Foster homes are essential to the survival and well-being of animals that enter shelters. Here at the Humane Society of Scott County, we utilize foster homes for a variety of reasons.
Neonatal foster homes: Neonates are kittens and puppies too young to survive on their own. They require around the clock care, supplemental feeding, and a heat source. Without foster homes, they can not survive in a shelter environment. Neonatal foster homes literally save lives!

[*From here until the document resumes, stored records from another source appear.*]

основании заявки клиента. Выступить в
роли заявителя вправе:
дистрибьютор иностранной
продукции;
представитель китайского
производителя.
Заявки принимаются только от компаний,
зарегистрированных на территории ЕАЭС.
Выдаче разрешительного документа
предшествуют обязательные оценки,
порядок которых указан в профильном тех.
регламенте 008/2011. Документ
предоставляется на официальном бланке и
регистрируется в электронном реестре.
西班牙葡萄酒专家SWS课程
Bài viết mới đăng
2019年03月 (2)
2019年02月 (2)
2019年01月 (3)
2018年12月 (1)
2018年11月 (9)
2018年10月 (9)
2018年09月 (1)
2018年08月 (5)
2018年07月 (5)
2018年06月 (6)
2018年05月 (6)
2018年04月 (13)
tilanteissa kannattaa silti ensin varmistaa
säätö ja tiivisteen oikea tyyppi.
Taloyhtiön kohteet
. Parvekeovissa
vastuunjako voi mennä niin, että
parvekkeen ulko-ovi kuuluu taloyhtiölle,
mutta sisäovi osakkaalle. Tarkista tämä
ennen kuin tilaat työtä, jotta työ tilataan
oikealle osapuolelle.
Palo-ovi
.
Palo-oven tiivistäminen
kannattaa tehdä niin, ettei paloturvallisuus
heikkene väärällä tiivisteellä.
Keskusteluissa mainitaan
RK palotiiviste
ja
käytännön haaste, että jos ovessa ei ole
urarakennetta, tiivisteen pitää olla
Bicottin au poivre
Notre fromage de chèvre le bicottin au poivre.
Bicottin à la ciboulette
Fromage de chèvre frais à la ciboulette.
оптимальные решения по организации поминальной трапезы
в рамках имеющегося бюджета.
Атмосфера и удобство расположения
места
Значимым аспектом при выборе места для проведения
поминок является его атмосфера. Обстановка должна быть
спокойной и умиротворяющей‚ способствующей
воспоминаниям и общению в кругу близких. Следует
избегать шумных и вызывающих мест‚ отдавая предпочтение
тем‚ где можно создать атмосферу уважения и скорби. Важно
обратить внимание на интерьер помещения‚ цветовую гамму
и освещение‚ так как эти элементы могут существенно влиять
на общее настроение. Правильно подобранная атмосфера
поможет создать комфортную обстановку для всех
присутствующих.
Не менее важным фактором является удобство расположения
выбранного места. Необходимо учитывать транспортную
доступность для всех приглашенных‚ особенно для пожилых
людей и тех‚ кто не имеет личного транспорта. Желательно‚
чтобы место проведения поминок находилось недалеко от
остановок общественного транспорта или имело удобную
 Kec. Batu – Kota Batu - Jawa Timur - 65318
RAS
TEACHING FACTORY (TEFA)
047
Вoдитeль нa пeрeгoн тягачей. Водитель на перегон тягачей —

Behavioral foster homes: There are times in which a dog or cat may exhibit behavioral issues, such as anxiety, while in a shelter's care. These issues can cause suffering for that animal. If a dog or cat is failing to thrive in our environment, we seek care outside of the shelter while that pet awaits an adoptive home. We give every adoptable animal a second chance here at HSSC. Sometimes that second chance requires extra help from caring temporary homes like yours!
Hospice foster homes: Sadly, some animals in their last stages of life find their way to us. This may be as a stray wandering the street or as an owner surrender. Animals eligible for hospice fostering include those with terminal illness but that are not in pain. Hospice foster homes will be responsible for administering medications prescribed from our veterinarian, monitoring the foster pet for changes in health and behavior, and immediately notifying the appropriate staff when changes occur. While this is a difficult time for all involved, hospice fostering provides a safe place to call home for a pet's last days. This is true compassion that every animal deserves to have at the end.
Recovery foster homes: We occasionally receive animals that require major medical intervention such as emergency surgery. Once an animal is discharged from the veterinary office following care, a foster home is the best environment for recovery. All medical costs incurred during this time are paid for by HSSC. The foster home will be required to administer medication as prescribed by our veterinarian, provide transport to follow up veterinary appointments, and alert HSSC staff to any complications that may occur during the pet's recovery.